Une série extrêmement émouvante, parce qu’elle affronte sans compromis la question des conditions matérielles d’existence : la pauvreté, la survie au jour le jour, la lutte constante contre l’oppression sous toutes ses formes - la violence masculine, les poids familiaux, la brutalité du travail. On éprouve presque physiquement à quel point chaque dollar gagné est une victoire et que chaque dépense doit être minutieusement calculée et le mépris social et le stigmate de la « pauvre » et de l'assistée se lisent partout.
La série met magnifiquement en lumière le cumul des handicaps : vous êtes pauvre donc vous n'avez pas de voiture pour travailler, pas d’Internet, pas de matériel, pas de logement fixe ; vous devez quémander, vous excuser, vous humilier, trahir vos valeurs morales pour survivre, ce qui vous mène à des situations encore pires.
On ressent bien la violence sociale et symbolique constante que subit la protagoniste dans son boulot : elle est invisible, fait partie du décor, on la paie mal et elle doit brader son travail pour obtenir des ménages, ses trajets sont non rémunérés, elle doit se confronter à la saleté des autres et souvent aux problèmes familiaux ou psychologiques qui vont avec l'irruption dans l'intimité d'autrui. La charge de sa fille pèse à chaque instant, il faut toujours trouver une garderie ou quelqu’un pour la garder, ce qui la pousse toujours à dépenser de l'argent ou à s'endetter symboliquement envers quelqu'un.
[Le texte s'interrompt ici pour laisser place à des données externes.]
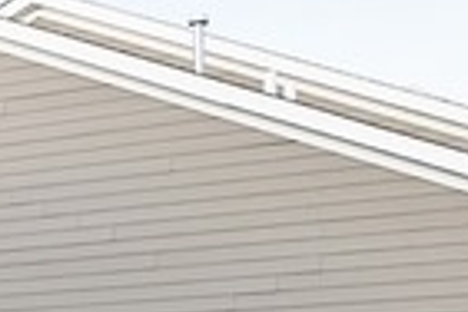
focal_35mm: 136
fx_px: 1768
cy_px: 519
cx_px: -282
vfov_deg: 9.7
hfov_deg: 13.9
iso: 100
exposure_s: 1/160
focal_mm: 20
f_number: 6.3
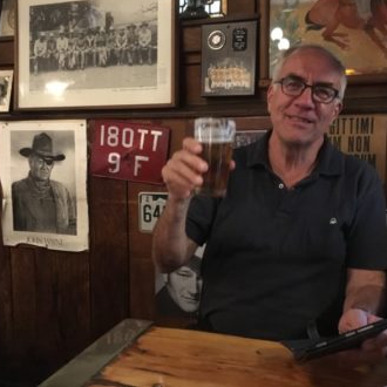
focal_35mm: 35
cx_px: 209
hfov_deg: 47.2
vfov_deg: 47.2
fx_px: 443
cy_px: 190
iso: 640
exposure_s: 1/15
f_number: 2.2
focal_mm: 4.15
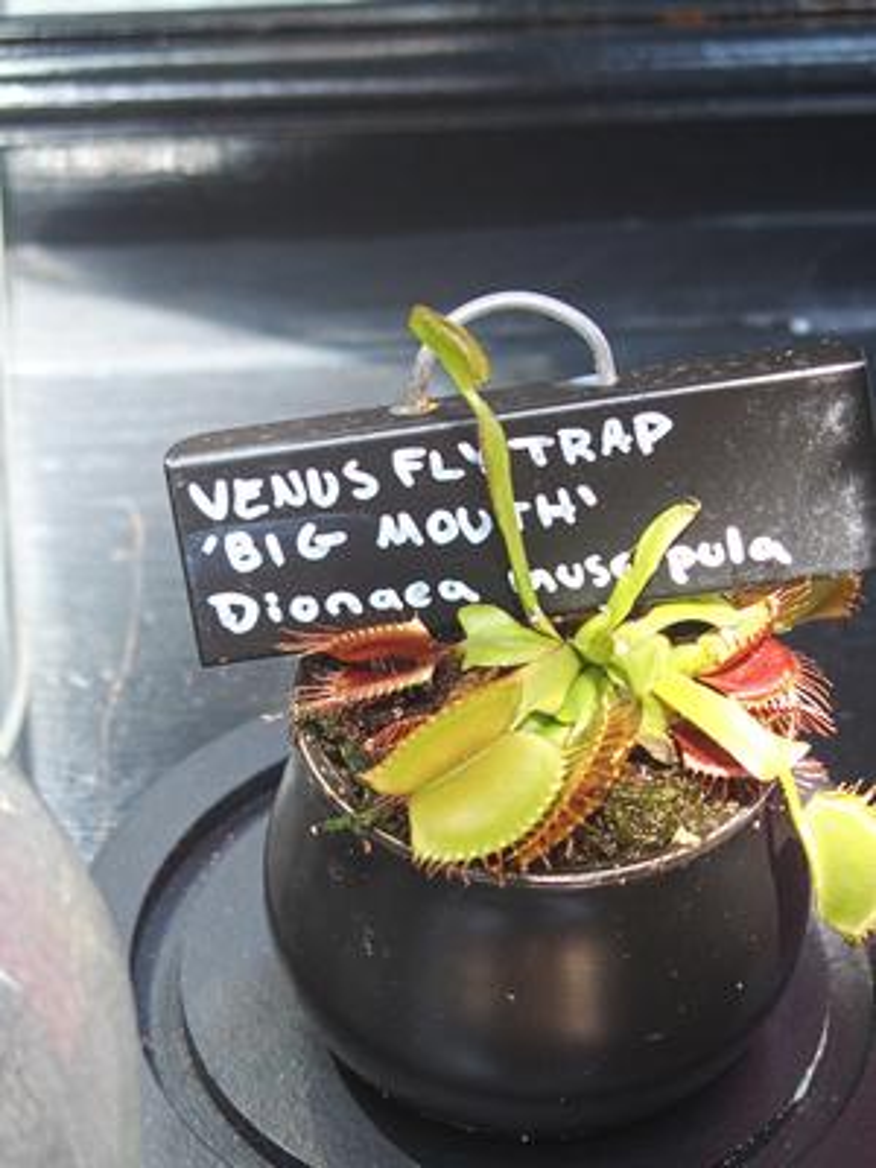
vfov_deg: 15.9
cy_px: 584
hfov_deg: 12.0
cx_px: 438
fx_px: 4184
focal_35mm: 124
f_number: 2.8
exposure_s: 1/125
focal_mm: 26.2
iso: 320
La série montre aussi très justement la reproduction des trajectoires sociales et des traumatismes familiaux. Sean, marqué par une mère alcoolique, répète la violence. Alex, malgré elle, reproduit les mêmes scènes qu’elle a vécues enfant. Sa mère subit autant qu'elle aussi la pauvreté et l’injustice, avec un mari qui la manipule, la prive de la propriété de sa maison, ce qui est l'occasion de montrer les insuffisances de la justice, etc.
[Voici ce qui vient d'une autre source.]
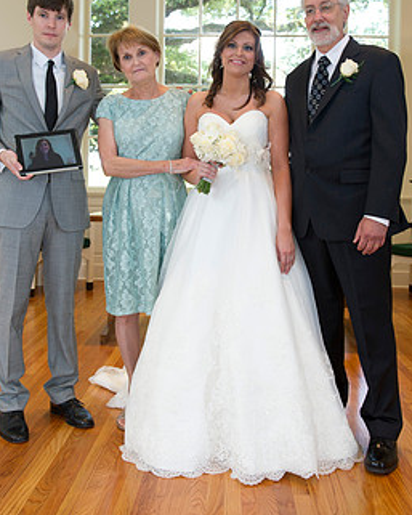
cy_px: 199
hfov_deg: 35.7
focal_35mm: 42
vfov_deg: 43.5
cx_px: 198
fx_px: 640
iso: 800
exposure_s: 1/80
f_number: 5
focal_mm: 32
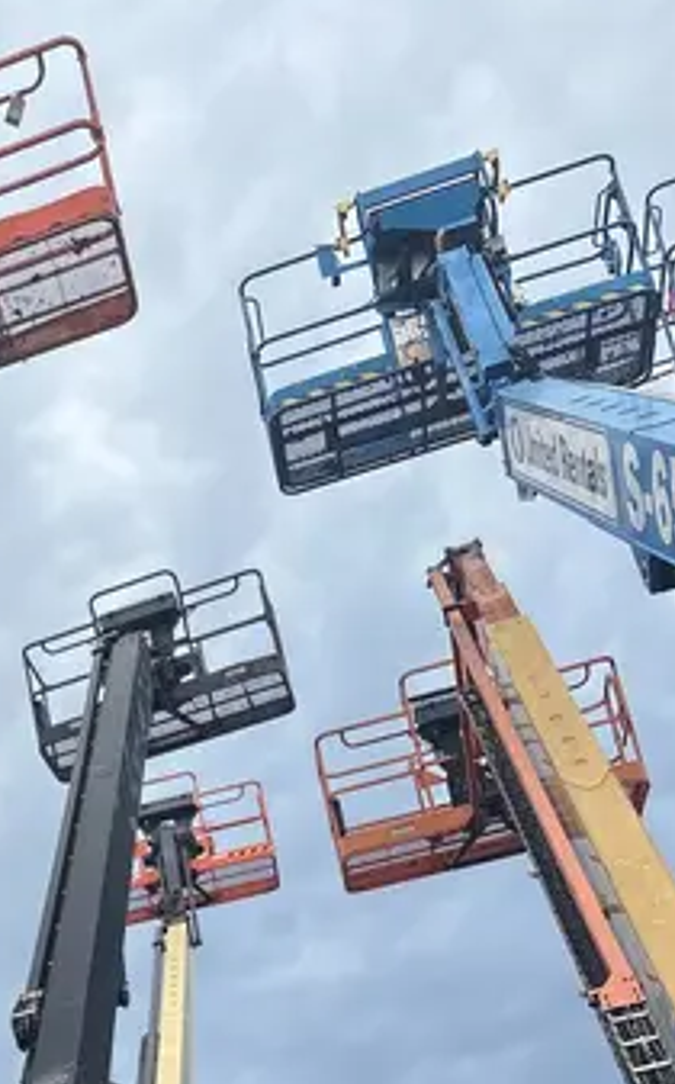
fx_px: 1770
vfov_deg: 30.8
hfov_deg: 20.0
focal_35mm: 60
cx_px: -174
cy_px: 1160
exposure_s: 1/2865
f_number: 1.6
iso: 50
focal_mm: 5.96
A travers les hauts et les bas d'Alex, on constate bien que les dispositifs d’aides sociales existent (lois, associations, programmes sociaux) mais qu’ils ne suffisent jamais face au mur du réel qui oppresse. Alex doit toujours se battre pour ses droits et se confronter à un mur administratif ou juridique parce qu'elle n'a jamais les codes pour comprendre ce monde inintelligible qui exclut les plus précaires.
Elle trouve de l’aide, mais souvent de manière conditionnelle. La série expose brillamment les attentes implicites des hommes : même quand Alex revendique son indépendance et refuse toute ambiguïté, le désir masculin plane toujours en sous-texte, et elle subit le courroux mâle lorsqu'elle ose s'y soustraire.
Et pourtant, la série évite le manichéisme : Alex n’est pas la protagoniste idéale, elle prend parfois les mauvaises décisions, ne se comporte pas toujours absolument vertueusement, et cela parce qu'elle est prise dans le cycle de la pauvreté et qu'elle n'a pas toujours la liberté ou les conditions matérielles pour pouvoir penser et agir correctement. Sean alterne entre phases de rédemption et chutes brutales, sa mère aussi et la relation qu'elles ont est touchante parce sa mère représente tantôt un fardeau pour elle tantôt une aide possible, quoique pas toujours fiable.
Malgré quelques facilités, comme des résolutions de conflit un peu rapides sur la fin, ou des personnages secondaires parfois un peu trop vertueux (son ami ingénieur surtout), la série réussit brillamment ce qu'elle entreprend : elle parvient à être très émouvante et incroyablement juste et politique sur ce qu'est le cycle de la pauvreté, le stigmate sociale, les héritages sociologiques et traumatiques, la violence des hommes, l'émancipation possible des femmes et de la classe populaire par l'éducation... une merveille.